Afghan President Hamid Karzai, already seen as an untrustworthy irritant by the Obama administration, startled the world by balking -- at the last second -- over signing a post-war security pact with the United States.
The controversial leader is cementing his reputation as unreliable, raising the stakes during a recent face-to-face meeting with National Security Adviser Susan Rice.
Karzai told Rice he would not sign the bilateral-security agreement defining the U.S. role in Afghanistan after 2014 unless the White House agrees to a new set of last-minute demands, including expanded peace talks with the Taliban and the release of 17 Afghan terror suspects from Guantanamo Bay.
Never mind that Karzai is asking President Obama to do the impossible when it comes to detainees. Obama has spent years trying to repatriate Gitmo inmates to their home countries only to have Congress block those efforts.
At first, the administration believed Karzai was merely posturing and buying time to show the Taliban and other anti-U.S. elements in Afghanistan that he could stand up to the U.S. After all, the text of the agreement was settled after an arduous year-long negotiation and approved by a council of Afghan elders.
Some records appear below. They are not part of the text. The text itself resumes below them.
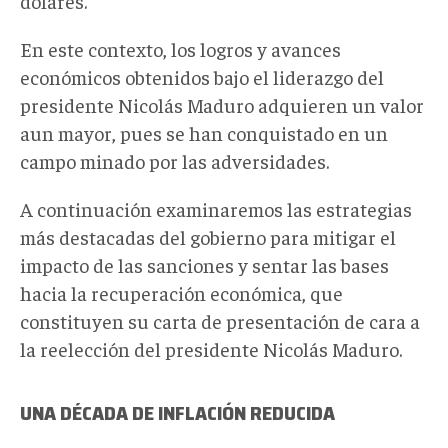
dólares.
En este contexto, los logros y avances
económicos obtenidos bajo el liderazgo del
presidente Nicolás Maduro adquieren un valor
aun mayor, pues se han conquistado en un
campo minado por las adversidades.
A continuación examinaremos las estrategias
más destacadas del gobierno para mitigar el
impacto de las sanciones y sentar las bases
hacia la recuperación económica, que
constituyen su carta de presentación de cara a
la reelección del presidente Nicolás Maduro.
UNA DÉCADA DE INFLACIÓN REDUCIDA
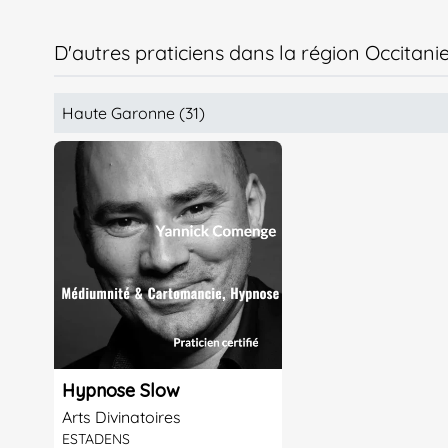
D'autres praticiens dans la région Occitani
Haute Garonne (31)
Hypnose Slow
Arts Divinatoires
ESTADENS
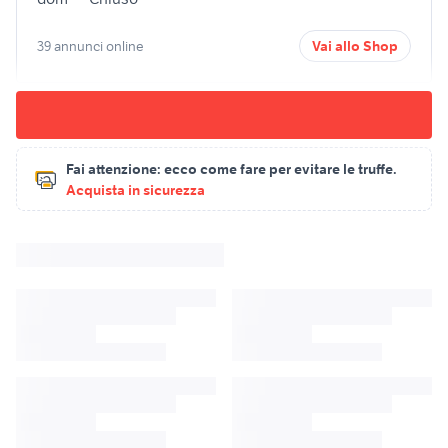
39 annunci online
Vai allo Shop
Fai attenzione:
ecco come fare per evitare le truffe.
Acquista in sicurezza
“It's Hamid Karzai just trying to show people that he's in charge — a lot of this is just posturing,” said Sterling DeRamus, an attorney and retired Navy officer who served as command historian in Afghanistan under Gen. David Petraeus in 2010. “He's raising a lot of very old points that have always been raised.”
DeRamus was referring to Karzai's request for further guarantees that U.S. forces will not raid Afghan homes, after a number of civilian deaths sparked local protests. Obama addressed the issue of raids in a letter to Karzai that was also read to the Loya Jirga, the Afghan assembly that endorsed the security pact.
But Karzai has remained intransigent, and his latest theatrics have U.S. patience wearing thin.
The White House pushed back, with Rice demanding Karzai sign the agreement by December or suffer the consequences, including the possibility that the U.S. will pull all troops out of Afghanistan and withhold billions in financial aid.
The administration hopes to leave a residual force of 8,000 to train Afghan military forces and safeguard humanitarian operations after the war.
The threat to pack up and leave could also endanger Karzai's personal security. The Afghan leader cannot run in April’s presidential election because of term limits, but he hopes to cement his legacy by ensuring the victory of a hand-picked successor. The campaign could leave him vulnerable to assassination attempts without crucial U.S. security and financing.
The greater fear though may be that Karzai’s high-stakes gamble unravels the over decade-long international effort to build a stable Afghanistan.